Interestingly, the mean UA Doppler velocity PI index during the first stage of labor in our study was lower than previously found by Siristatidis et al. (0.72 vs. 0.98) [9]. This could be attributed to the fact that measurements of the UA Doppler were performed in different parts of the umbilical cord. In the present study, the UA Doppler velocimetry was only measured in a free loop, while in the study of Siristatidis et al. [9]. The umbilical artery PI was measured in the fetal end of the cord.

Blood flow differences were noted between the left and right uterine arteries. A reduction in the resistance between the first and second stages of labor was noted in the right and the left UtA. However, only in the left uterine artery, the PI was significantly lower during the second stage of labor as compared to the first stage. This reduction in the PI between the two stages of labor could be explained by an effort to compensate fetal reduced oxygenation by supplying higher perfusion to the placenta.

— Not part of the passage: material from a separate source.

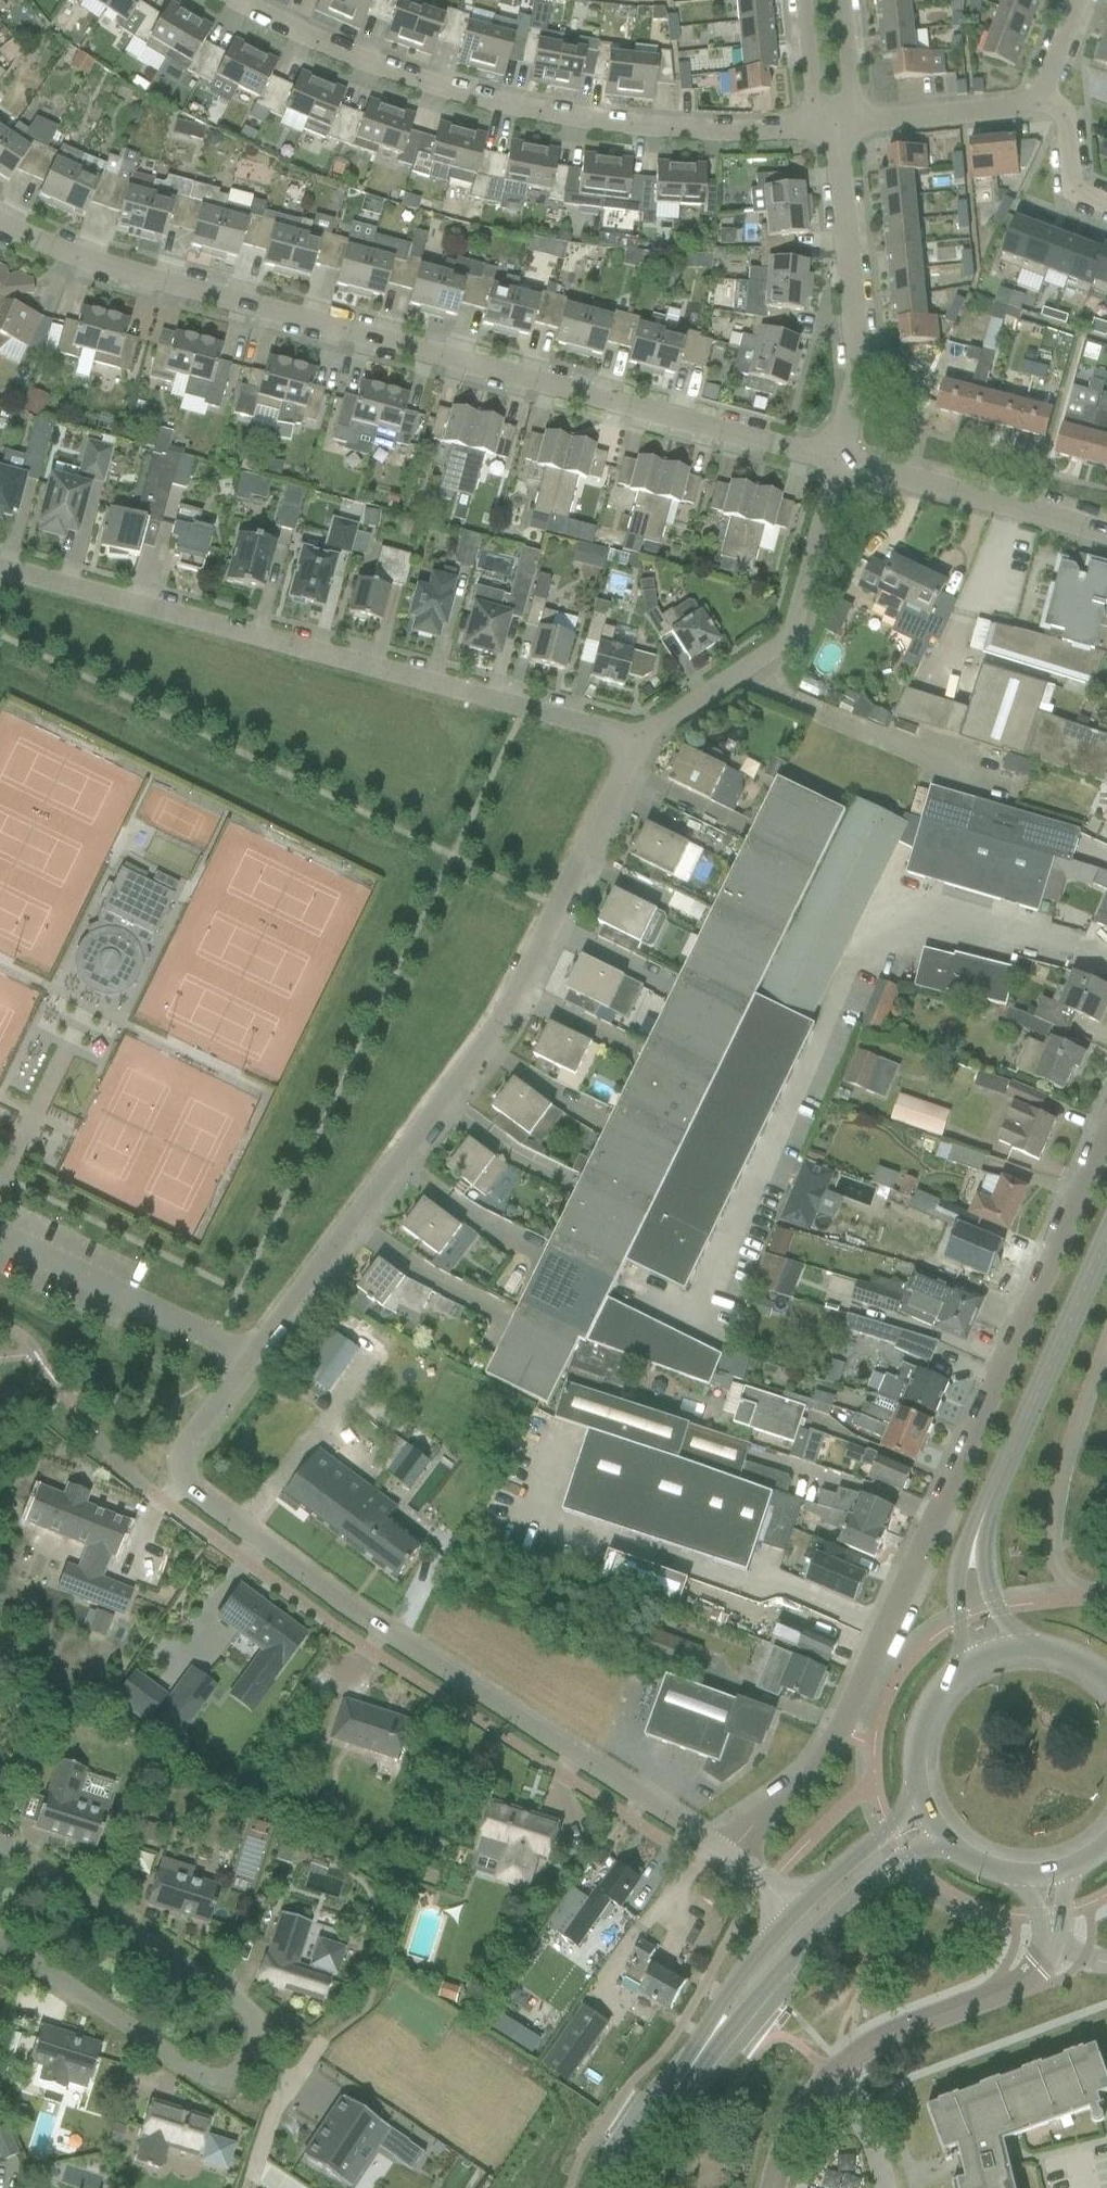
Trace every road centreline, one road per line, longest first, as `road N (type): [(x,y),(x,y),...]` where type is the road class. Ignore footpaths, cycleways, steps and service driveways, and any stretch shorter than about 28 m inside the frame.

The uniqueness of this study is the measurements of UtA and UA throughout labor. To the best of our knowledge, this is the first study that followed UtA and UA PI also during the second stage of labor. This study provides clinically important data regarding normal blood flows during normal deliveries. However, this study is not without limitations. One weakness is that the relatively small number of participants prevented us from performing powerful subgroup analysis.

In our study, 29 % of the patients delivered without epidural analgesia. A recent study had demonstrated an elevated UtA PI after epidural anesthesia during the first stage of labor, but no change in the UA PI was noted [11]. The authors did not differentiate the measurements between the RT and LT UtA. In another study that did differ between RT and LT UtAs before and after epidural anesthesia, there was a significant reduction in UtA Doppler velocities but the RI was not significantly different [12]. In our study, 71 % of patients had epidural anesthesia. In these patients, measurements were taken shortly after the epidural analgesia was performed. The differences between the first and second stages of labor in patients under epidural anesthesia were still significant in the LT UtA but not on the RT side.

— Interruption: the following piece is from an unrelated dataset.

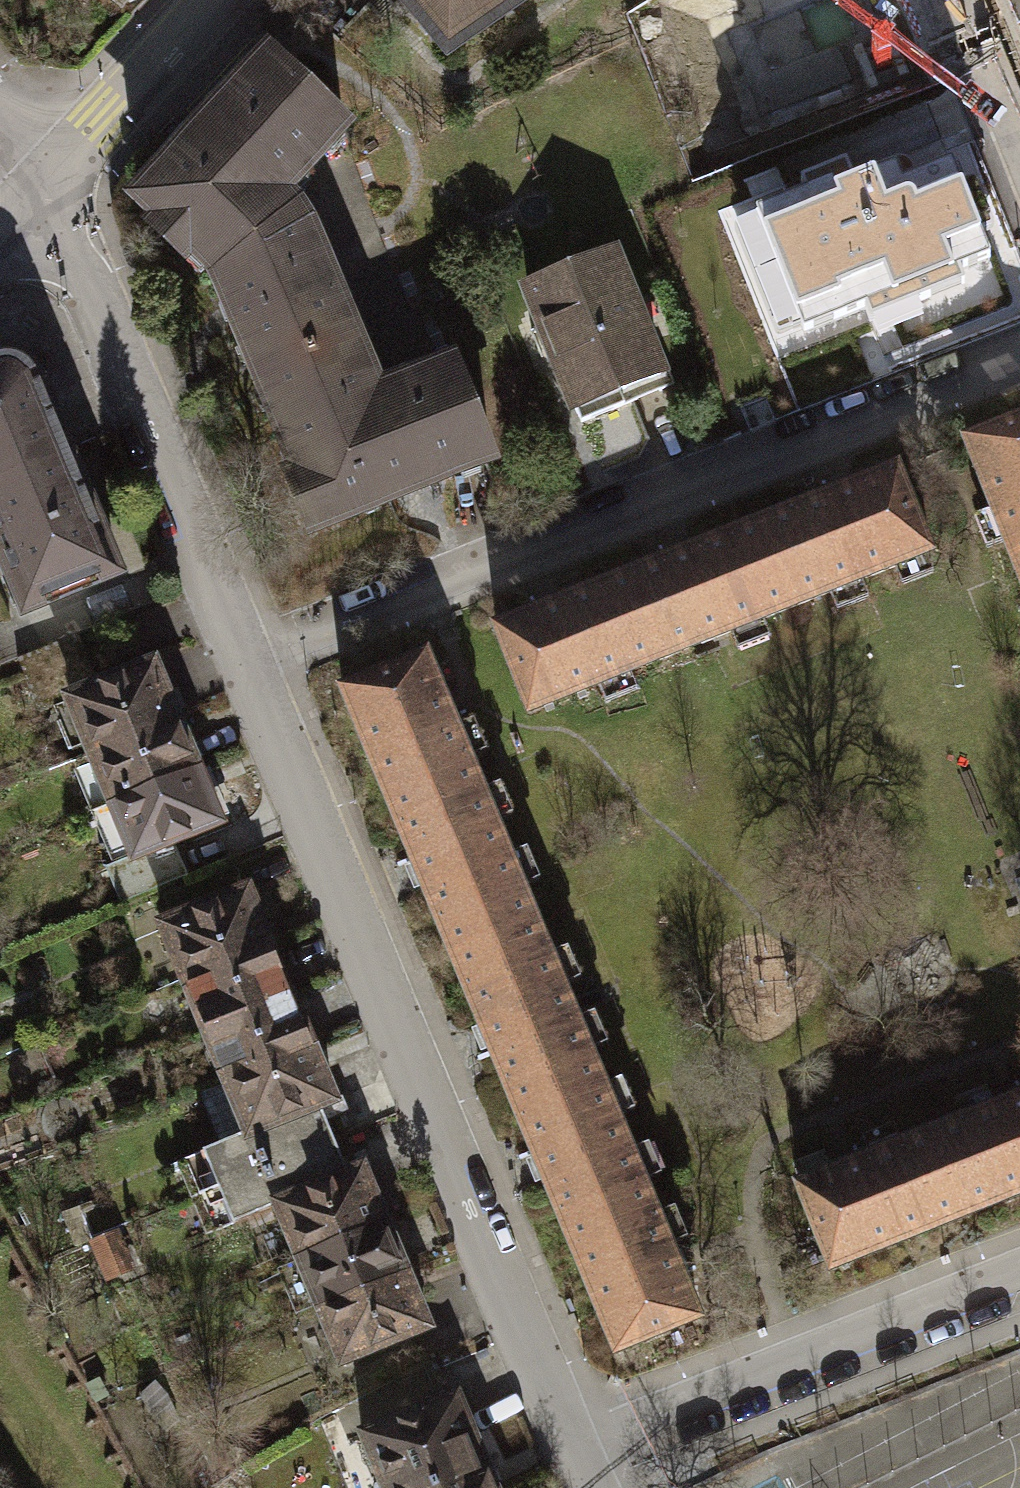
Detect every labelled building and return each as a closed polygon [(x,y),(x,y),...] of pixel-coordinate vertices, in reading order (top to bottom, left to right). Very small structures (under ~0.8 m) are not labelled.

Placentation causes remodeling of maternal spiral arteries; this may alter uterine blood flows [13]. Knowledge of the sites of origin could explain, at least in part, differences between the flow patterns in the LT and RT UtAs. The placental location (LT vs. RT) is normally noticed in the second trimester. In the third trimester, the placenta grows and it becomes more difficult to notice the placental site of origin. Because our study was performed during the late third trimester, we could not differentiate between the placental sites of origin. Moreover, it is unlikely that the side of placentation has influenced the changes that were found, since the compared measurements were carried out from the same side during both the first and the second stages of delivery.

In conclusion, in the second stage of labor there are significant blood flow resistance changes in maternal as well as in fetal blood vessels compared to the first stage of labor.